Za nami inauguracja III ligi kujawsko-pomorsko-wielkopolskiej. Toruńska Elana w pierwszym starciu sezonu zremisowała z triumfatorem ubiegłego sezonu – Wartą Poznań
Początek spotkania był bardzo udany dla torunian. Bramka dla Elany padła już w 19 minucie. Na listę strzelców wpisał się Krystian Tomaszewski. Całość zaczęła się od odbioru piłki w środku pola, kilku udanych podań i w końcu zdobyciem bramki. Z czasem poznańska Warta radziła sobie co raz lepiej. Do przerwy wynik, jednak nie uległ zmianie.
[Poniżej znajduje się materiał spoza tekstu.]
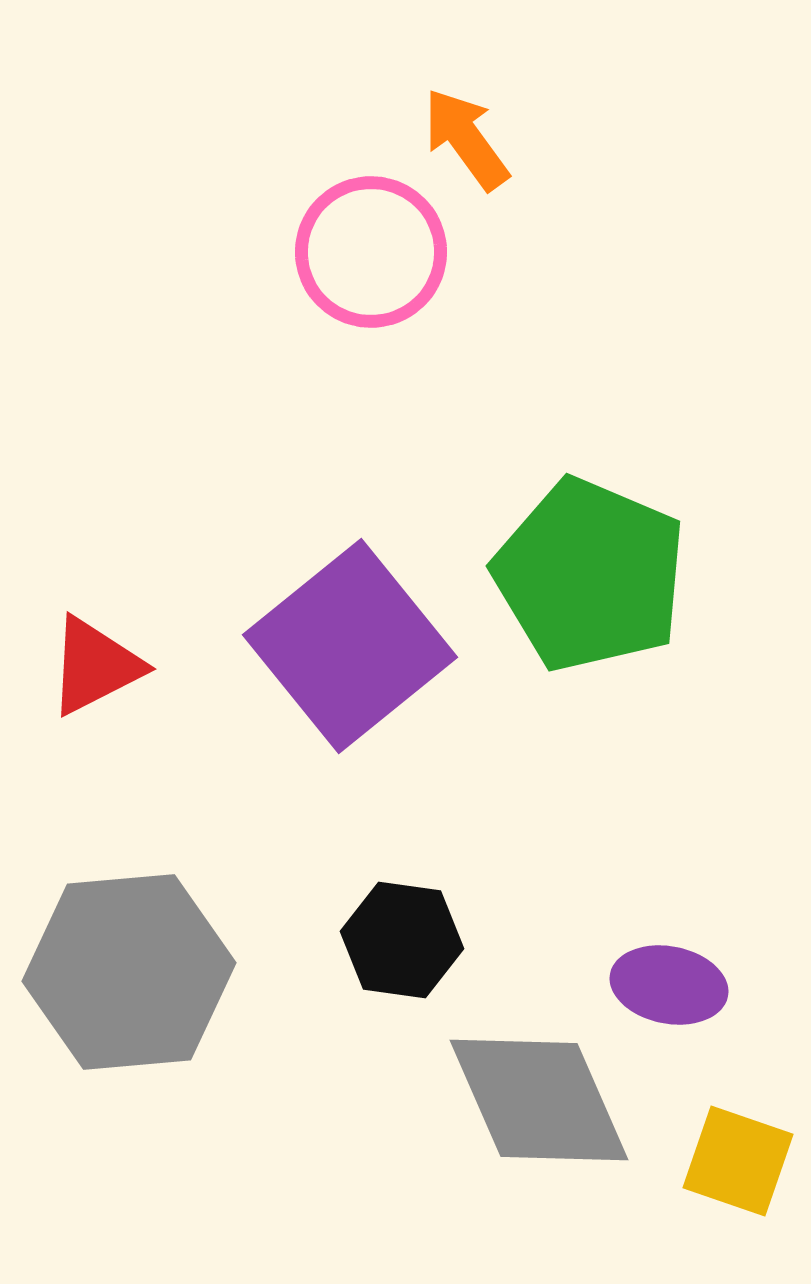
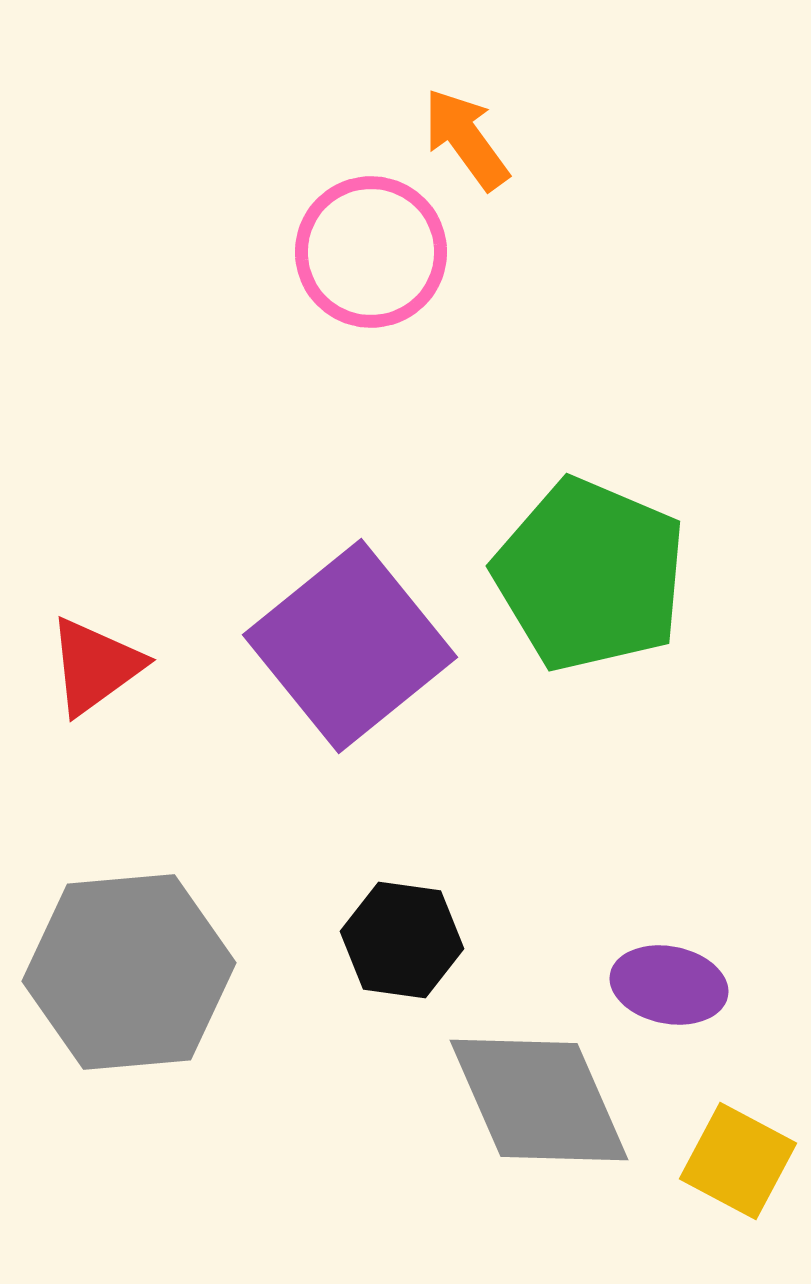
red triangle: rotated 9 degrees counterclockwise
yellow square: rotated 9 degrees clockwise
W drugiej części znaczną kontrolę nad meczem objęli poznanianie. Swoje starania uwieńczyli bramką zdobytą w 60 minucie. Po precyzyjnym dośrodkowaniu, piłkę głową do siatki skierował Jakub Solarek. Warta odnotowania jest również postawa arbitrów. Kuriozalny błąd popełnił sędzia techniczny. W momencie przeprowadzanych zmian w toruńskiej ekipie, boisko powinien opuścić Michał Marszałek. Tak się jednak nie stało. Sędzia techniczny, mimo to pozwolił na wznowienie gry. W efekcie czego, Elana niecałą minutę grała w 12. Sytuacja wzbudziła kontrowersje oraz zamieszanie. Nim plac gry opuścił wreszcie Marszałek, dostał jeszcze żółtą kartkę.
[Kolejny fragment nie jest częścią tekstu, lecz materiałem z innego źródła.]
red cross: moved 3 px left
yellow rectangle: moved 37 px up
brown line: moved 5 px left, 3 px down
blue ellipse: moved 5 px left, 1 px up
Pechowo spotkanie zakończył bramkarz toruńskiej Elany – Daniel Osiecki. W ostatnich minutach gry doznał kontuzji, która wykluczyła go z dalszej gry. Między słupkami stanął Krystian Tomaszewski. Osłabienia w toruńskim zespole, nie wykorzystali jednak poznanianie. Spotkanie zakończyło się wynikiem 1:1.
–Trochę bojaźliwie podeszliśmy do drugiej połowy. Byliśmy jakby przerażeni tym, że możemy sprawić niespodziankę. Trzeba jednak przyznać, że drużyna Warty bardzo fajnie prowadziła grę. Na przyszłość będziemy bardziej uważać z pozytywnym nastawieniem, tak by skupić się na grze – powiedział kapitan toruńskiej drużyny, Dawid Zamiatowski.
Torunianie po pierwszej kolejce zajmują szóstą lokatę w tabeli rozgrywek. Następny pojedynek czeka żólto-niebieskich już 15 sierpnia ze Spartą Brodnica.
– Zdawałem sobie sprawę z jak mocnym zespołem będziemy dziś grali. Z przekroju całego meczu, pierwsza połowa była bardzo dobra w naszym wykonaniu. Mieliśmy sytuacje, wykorzystaliśmy jedną z nich. Szanujemy ten wynik i wiemy na co nas stać w tej chwili. Najgorszą dla nas wiadomością jest uraz Daniela Osieckiego, który może zostać wykluczony z gry nawet na kilka miesięcy – podsumowuje trener Elany, Krzysztof Jabłoński.